PROBLEM
Return the data word for word, from its very first line through the line containing "отличную эргономику.", with both ends included.

EXERCISE DATA
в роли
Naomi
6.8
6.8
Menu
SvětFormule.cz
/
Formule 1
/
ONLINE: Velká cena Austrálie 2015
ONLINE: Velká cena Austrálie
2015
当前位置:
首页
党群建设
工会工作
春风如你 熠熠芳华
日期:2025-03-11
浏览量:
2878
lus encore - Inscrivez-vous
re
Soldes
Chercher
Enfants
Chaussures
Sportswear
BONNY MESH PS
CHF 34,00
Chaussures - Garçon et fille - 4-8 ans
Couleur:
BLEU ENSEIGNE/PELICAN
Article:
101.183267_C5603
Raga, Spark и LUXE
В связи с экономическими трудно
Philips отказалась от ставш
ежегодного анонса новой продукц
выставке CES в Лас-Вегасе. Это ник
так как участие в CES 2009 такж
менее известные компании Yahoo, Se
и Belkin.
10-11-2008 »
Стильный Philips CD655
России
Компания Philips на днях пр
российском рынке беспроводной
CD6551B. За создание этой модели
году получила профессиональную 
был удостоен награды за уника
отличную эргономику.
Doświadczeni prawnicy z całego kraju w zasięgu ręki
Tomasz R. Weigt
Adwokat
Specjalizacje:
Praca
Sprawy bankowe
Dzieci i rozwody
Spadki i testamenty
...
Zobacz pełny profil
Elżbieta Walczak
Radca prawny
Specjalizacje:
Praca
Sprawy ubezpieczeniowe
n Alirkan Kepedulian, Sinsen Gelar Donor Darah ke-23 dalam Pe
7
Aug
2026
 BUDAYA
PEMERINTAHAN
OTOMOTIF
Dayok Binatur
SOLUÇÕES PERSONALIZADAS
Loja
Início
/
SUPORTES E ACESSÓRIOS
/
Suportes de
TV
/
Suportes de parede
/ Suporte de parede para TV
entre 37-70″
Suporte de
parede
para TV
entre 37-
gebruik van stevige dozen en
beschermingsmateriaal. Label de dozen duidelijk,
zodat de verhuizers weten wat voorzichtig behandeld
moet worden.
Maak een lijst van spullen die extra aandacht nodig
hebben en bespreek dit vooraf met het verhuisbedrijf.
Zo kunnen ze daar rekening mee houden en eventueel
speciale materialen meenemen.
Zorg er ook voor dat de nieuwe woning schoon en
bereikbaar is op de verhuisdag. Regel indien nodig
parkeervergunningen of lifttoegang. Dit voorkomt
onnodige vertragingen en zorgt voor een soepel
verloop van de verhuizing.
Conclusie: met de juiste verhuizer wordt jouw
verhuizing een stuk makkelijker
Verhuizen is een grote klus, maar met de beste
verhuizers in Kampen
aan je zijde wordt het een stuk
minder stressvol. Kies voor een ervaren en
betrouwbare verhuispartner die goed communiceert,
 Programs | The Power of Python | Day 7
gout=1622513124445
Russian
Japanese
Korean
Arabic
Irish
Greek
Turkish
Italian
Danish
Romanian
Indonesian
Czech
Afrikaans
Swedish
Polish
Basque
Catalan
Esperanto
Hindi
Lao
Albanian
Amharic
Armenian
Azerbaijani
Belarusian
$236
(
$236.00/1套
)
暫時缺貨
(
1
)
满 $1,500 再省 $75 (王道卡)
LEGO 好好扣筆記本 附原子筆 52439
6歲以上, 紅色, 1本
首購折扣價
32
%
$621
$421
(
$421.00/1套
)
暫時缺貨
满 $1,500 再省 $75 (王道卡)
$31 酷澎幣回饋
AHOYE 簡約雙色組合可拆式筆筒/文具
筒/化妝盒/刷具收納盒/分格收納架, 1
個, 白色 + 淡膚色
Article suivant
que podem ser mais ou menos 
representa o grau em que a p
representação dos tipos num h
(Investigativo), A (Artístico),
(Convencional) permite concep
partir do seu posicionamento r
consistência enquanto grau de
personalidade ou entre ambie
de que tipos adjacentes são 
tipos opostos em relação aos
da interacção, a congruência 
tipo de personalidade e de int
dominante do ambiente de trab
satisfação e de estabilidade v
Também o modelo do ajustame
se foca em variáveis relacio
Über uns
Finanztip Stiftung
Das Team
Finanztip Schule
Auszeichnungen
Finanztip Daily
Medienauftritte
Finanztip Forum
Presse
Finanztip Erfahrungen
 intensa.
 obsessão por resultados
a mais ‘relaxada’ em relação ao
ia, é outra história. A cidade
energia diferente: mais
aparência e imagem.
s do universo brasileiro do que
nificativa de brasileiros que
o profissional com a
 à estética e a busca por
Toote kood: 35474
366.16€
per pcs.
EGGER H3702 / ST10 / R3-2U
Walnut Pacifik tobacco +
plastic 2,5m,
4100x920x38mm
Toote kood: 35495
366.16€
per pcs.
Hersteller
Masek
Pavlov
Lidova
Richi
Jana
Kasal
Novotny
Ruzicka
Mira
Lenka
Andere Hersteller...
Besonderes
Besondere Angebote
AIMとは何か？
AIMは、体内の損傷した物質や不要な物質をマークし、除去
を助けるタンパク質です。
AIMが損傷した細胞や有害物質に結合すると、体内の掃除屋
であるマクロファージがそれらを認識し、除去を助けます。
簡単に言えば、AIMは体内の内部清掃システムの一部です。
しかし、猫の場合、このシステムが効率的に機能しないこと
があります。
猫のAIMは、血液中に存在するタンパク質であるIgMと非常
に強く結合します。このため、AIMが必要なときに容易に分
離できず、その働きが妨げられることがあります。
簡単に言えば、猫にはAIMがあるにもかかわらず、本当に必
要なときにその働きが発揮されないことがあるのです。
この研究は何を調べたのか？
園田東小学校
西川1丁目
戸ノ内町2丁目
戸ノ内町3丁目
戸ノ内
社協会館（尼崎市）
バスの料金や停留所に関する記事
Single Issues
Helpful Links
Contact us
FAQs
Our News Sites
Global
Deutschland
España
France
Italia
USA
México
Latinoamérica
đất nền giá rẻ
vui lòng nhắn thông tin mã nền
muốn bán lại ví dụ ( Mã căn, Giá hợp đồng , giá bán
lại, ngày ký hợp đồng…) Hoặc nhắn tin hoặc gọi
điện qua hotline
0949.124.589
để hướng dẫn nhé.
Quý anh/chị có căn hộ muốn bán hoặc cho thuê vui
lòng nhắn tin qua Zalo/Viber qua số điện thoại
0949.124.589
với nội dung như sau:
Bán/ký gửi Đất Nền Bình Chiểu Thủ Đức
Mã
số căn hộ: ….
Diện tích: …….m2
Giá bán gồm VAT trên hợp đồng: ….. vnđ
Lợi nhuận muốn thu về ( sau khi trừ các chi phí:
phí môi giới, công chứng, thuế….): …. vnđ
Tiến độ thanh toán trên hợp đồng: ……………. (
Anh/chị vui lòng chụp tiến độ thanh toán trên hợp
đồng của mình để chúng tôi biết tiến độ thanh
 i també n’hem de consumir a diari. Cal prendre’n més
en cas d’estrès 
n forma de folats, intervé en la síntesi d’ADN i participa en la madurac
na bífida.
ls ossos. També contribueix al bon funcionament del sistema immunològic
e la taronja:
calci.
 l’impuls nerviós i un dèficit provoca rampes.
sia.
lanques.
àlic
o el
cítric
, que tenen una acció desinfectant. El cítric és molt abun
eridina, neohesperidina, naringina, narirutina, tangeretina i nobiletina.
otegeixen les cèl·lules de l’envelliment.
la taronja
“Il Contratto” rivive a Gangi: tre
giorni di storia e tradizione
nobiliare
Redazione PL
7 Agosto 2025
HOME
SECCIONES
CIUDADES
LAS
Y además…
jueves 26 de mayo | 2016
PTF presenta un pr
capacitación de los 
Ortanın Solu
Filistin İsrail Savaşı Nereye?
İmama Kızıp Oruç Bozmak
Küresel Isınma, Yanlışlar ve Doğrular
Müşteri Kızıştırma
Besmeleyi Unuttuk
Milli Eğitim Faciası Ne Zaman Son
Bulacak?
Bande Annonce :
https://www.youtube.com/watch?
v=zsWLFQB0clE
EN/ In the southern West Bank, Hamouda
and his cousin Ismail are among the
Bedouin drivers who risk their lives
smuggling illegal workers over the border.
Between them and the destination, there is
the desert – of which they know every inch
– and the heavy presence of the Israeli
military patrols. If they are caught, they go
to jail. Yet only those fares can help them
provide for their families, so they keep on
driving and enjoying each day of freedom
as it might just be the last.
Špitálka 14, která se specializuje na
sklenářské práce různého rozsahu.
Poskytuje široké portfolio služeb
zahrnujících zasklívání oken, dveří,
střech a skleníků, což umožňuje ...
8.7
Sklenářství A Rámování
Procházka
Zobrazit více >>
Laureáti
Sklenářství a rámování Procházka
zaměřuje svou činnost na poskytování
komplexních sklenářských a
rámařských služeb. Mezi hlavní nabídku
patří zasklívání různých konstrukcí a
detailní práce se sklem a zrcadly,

OUTPUT OF THE EXERCISE
в роли
Naomi
6.8
6.8
Menu
SvětFormule.cz
/
Formule 1
/
ONLINE: Velká cena Austrálie 2015
ONLINE: Velká cena Austrálie
2015
当前位置:
首页
党群建设
工会工作
春风如你 熠熠芳华
日期:2025-03-11
浏览量:
2878
lus encore - Inscrivez-vous
re
Soldes
Chercher
Enfants
Chaussures
Sportswear
BONNY MESH PS
CHF 34,00
Chaussures - Garçon et fille - 4-8 ans
Couleur:
BLEU ENSEIGNE/PELICAN
Article:
101.183267_C5603
Raga, Spark и LUXE
В связи с экономическими трудно
Philips отказалась от ставш
ежегодного анонса новой продукц
выставке CES в Лас-Вегасе. Это ник
так как участие в CES 2009 такж
менее известные компании Yahoo, Se
и Belkin.
10-11-2008 »
Стильный Philips CD655
России
Компания Philips на днях пр
российском рынке беспроводной
CD6551B. За создание этой модели
году получила профессиональную 
был удостоен награды за уника
отличную эргономику.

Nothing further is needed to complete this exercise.